** Record set follows **

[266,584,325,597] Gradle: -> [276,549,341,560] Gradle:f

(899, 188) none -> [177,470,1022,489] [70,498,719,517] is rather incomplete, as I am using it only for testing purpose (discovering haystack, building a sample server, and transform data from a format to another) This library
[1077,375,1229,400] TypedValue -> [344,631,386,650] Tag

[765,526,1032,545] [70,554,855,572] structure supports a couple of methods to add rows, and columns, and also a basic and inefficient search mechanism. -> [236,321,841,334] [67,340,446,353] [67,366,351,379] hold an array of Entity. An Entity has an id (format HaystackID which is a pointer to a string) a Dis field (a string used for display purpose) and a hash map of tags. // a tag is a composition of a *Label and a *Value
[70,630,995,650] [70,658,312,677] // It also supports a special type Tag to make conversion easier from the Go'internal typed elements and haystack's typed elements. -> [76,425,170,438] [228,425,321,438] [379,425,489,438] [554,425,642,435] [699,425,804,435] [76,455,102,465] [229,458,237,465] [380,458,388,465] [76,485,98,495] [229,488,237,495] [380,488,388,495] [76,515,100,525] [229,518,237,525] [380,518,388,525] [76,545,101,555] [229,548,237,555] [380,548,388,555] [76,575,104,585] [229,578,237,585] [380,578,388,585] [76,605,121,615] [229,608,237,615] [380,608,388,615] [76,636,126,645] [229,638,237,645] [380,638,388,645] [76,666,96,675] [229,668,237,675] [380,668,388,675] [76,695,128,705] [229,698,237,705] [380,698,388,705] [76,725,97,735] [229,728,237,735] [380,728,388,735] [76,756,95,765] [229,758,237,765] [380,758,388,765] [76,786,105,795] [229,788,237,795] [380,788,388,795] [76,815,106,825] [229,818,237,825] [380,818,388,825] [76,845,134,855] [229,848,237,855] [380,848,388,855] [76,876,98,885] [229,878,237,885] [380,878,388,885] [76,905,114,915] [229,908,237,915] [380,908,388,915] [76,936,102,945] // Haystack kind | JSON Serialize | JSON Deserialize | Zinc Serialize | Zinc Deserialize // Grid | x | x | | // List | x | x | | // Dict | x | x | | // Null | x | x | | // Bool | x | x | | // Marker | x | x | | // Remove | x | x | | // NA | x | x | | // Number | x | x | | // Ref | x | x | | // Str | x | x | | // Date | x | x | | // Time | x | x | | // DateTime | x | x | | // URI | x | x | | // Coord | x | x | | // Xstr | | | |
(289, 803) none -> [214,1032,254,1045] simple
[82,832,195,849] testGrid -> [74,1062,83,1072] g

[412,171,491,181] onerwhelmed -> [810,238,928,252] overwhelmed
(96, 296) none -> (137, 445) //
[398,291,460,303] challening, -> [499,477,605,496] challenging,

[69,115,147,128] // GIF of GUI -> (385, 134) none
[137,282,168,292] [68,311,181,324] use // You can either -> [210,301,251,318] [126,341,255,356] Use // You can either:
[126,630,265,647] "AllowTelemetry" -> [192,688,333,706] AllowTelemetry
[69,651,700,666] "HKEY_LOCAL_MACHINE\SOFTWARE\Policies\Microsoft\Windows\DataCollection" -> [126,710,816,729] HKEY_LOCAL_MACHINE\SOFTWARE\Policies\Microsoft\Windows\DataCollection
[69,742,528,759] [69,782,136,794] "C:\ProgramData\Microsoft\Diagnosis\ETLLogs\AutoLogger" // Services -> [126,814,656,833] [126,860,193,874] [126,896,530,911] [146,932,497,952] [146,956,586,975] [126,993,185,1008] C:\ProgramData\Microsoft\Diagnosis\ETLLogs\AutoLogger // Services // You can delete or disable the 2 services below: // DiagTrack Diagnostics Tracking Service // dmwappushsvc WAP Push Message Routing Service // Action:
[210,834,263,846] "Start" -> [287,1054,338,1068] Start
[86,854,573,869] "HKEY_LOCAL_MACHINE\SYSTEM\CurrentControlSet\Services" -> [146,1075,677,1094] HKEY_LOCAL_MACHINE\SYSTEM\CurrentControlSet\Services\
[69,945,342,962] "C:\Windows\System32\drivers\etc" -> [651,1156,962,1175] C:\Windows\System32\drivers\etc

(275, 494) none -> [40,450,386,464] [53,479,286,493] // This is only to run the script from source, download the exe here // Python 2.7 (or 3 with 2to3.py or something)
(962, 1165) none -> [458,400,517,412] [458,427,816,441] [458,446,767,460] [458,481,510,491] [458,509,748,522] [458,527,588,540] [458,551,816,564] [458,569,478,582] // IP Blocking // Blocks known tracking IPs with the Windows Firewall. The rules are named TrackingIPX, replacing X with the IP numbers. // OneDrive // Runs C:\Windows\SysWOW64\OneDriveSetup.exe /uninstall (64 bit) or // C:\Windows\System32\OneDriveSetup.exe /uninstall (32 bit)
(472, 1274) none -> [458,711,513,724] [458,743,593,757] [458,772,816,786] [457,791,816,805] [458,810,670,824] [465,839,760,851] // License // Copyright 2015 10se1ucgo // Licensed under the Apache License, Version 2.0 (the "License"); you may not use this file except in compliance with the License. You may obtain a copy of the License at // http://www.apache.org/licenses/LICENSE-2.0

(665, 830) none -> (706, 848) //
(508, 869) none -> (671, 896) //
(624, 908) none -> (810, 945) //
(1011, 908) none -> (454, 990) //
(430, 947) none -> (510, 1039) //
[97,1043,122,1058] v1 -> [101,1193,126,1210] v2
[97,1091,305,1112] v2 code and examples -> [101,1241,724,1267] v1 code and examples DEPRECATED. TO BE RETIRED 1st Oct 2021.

** End of Record set **

[About this exercise] What is needed is an exact repetition of all the entries above.

[Your response]
[266,584,325,597] Gradle: -> [276,549,341,560] Gradle:f

(899, 188) none -> [177,470,1022,489] [70,498,719,517] is rather incomplete, as I am using it only for testing purpose (discovering haystack, building a sample server, and transform data from a format to another) This library
[1077,375,1229,400] TypedValue -> [344,631,386,650] Tag

[765,526,1032,545] [70,554,855,572] structure supports a couple of methods to add rows, and columns, and also a basic and inefficient search mechanism. -> [236,321,841,334] [67,340,446,353] [67,366,351,379] hold an array of Entity. An Entity has an id (format HaystackID which is a pointer to a string) a Dis field (a string used for display purpose) and a hash map of tags. // a tag is a composition of a *Label and a *Value
[70,630,995,650] [70,658,312,677] // It also supports a special type Tag to make conversion easier from the Go'internal typed elements and haystack's typed elements. -> [76,425,170,438] [228,425,321,438] [379,425,489,438] [554,425,642,435] [699,425,804,435] [76,455,102,465] [229,458,237,465] [380,458,388,465] [76,485,98,495] [229,488,237,495] [380,488,388,495] [76,515,100,525] [229,518,237,525] [380,518,388,525] [76,545,101,555] [229,548,237,555] [380,548,388,555] [76,575,104,585] [229,578,237,585] [380,578,388,585] [76,605,121,615] [229,608,237,615] [380,608,388,615] [76,636,126,645] [229,638,237,645] [380,638,388,645] [76,666,96,675] [229,668,237,675] [380,668,388,675] [76,695,128,705] [229,698,237,705] [380,698,388,705] [76,725,97,735] [229,728,237,735] [380,728,388,735] [76,756,95,765] [229,758,237,765] [380,758,388,765] [76,786,105,795] [229,788,237,795] [380,788,388,795] [76,815,106,825] [229,818,237,825] [380,818,388,825] [76,845,134,855] [229,848,237,855] [380,848,388,855] [76,876,98,885] [229,878,237,885] [380,878,388,885] [76,905,114,915] [229,908,237,915] [380,908,388,915] [76,936,102,945] // Haystack kind | JSON Serialize | JSON Deserialize | Zinc Serialize | Zinc Deserialize // Grid | x | x | | // List | x | x | | // Dict | x | x | | // Null | x | x | | // Bool | x | x | | // Marker | x | x | | // Remove | x | x | | // NA | x | x | | // Number | x | x | | // Ref | x | x | | // Str | x | x | | // Date | x | x | | // Time | x | x | | // DateTime | x | x | | // URI | x | x | | // Coord | x | x | | // Xstr | | | |
(289, 803) none -> [214,1032,254,1045] simple
[82,832,195,849] testGrid -> [74,1062,83,1072] g

[412,171,491,181] onerwhelmed -> [810,238,928,252] overwhelmed
(96, 296) none -> (137, 445) //
[398,291,460,303] challening, -> [499,477,605,496] challenging,

[69,115,147,128] // GIF of GUI -> (385, 134) none
[137,282,168,292] [68,311,181,324] use // You can either -> [210,301,251,318] [126,341,255,356] Use // You can either:
[126,630,265,647] "AllowTelemetry" -> [192,688,333,706] AllowTelemetry
[69,651,700,666] "HKEY_LOCAL_MACHINE\SOFTWARE\Policies\Microsoft\Windows\DataCollection" -> [126,710,816,729] HKEY_LOCAL_MACHINE\SOFTWARE\Policies\Microsoft\Windows\DataCollection
[69,742,528,759] [69,782,136,794] "C:\ProgramData\Microsoft\Diagnosis\ETLLogs\AutoLogger" // Services -> [126,814,656,833] [126,860,193,874] [126,896,530,911] [146,932,497,952] [146,956,586,975] [126,993,185,1008] C:\ProgramData\Microsoft\Diagnosis\ETLLogs\AutoLogger // Services // You can delete or disable the 2 services below: // DiagTrack Diagnostics Tracking Service // dmwappushsvc WAP Push Message Routing Service // Action:
[210,834,263,846] "Start" -> [287,1054,338,1068] Start
[86,854,573,869] "HKEY_LOCAL_MACHINE\SYSTEM\CurrentControlSet\Services" -> [146,1075,677,1094] HKEY_LOCAL_MACHINE\SYSTEM\CurrentControlSet\Services\
[69,945,342,962] "C:\Windows\System32\drivers\etc" -> [651,1156,962,1175] C:\Windows\System32\drivers\etc

(275, 494) none -> [40,450,386,464] [53,479,286,493] // This is only to run the script from source, download the exe here // Python 2.7 (or 3 with 2to3.py or something)
(962, 1165) none -> [458,400,517,412] [458,427,816,441] [458,446,767,460] [458,481,510,491] [458,509,748,522] [458,527,588,540] [458,551,816,564] [458,569,478,582] // IP Blocking // Blocks known tracking IPs with the Windows Firewall. The rules are named TrackingIPX, replacing X with the IP numbers. // OneDrive // Runs C:\Windows\SysWOW64\OneDriveSetup.exe /uninstall (64 bit) or // C:\Windows\System32\OneDriveSetup.exe /uninstall (32 bit)
(472, 1274) none -> [458,711,513,724] [458,743,593,757] [458,772,816,786] [457,791,816,805] [458,810,670,824] [465,839,760,851] // License // Copyright 2015 10se1ucgo // Licensed under the Apache License, Version 2.0 (the "License"); you may not use this file except in compliance with the License. You may obtain a copy of the License at // http://www.apache.org/licenses/LICENSE-2.0

(665, 830) none -> (706, 848) //
(508, 869) none -> (671, 896) //
(624, 908) none -> (810, 945) //
(1011, 908) none -> (454, 990) //
(430, 947) none -> (510, 1039) //
[97,1043,122,1058] v1 -> [101,1193,126,1210] v2
[97,1091,305,1112] v2 code and examples -> [101,1241,724,1267] v1 code and examples DEPRECATED. TO BE RETIRED 1st Oct 2021.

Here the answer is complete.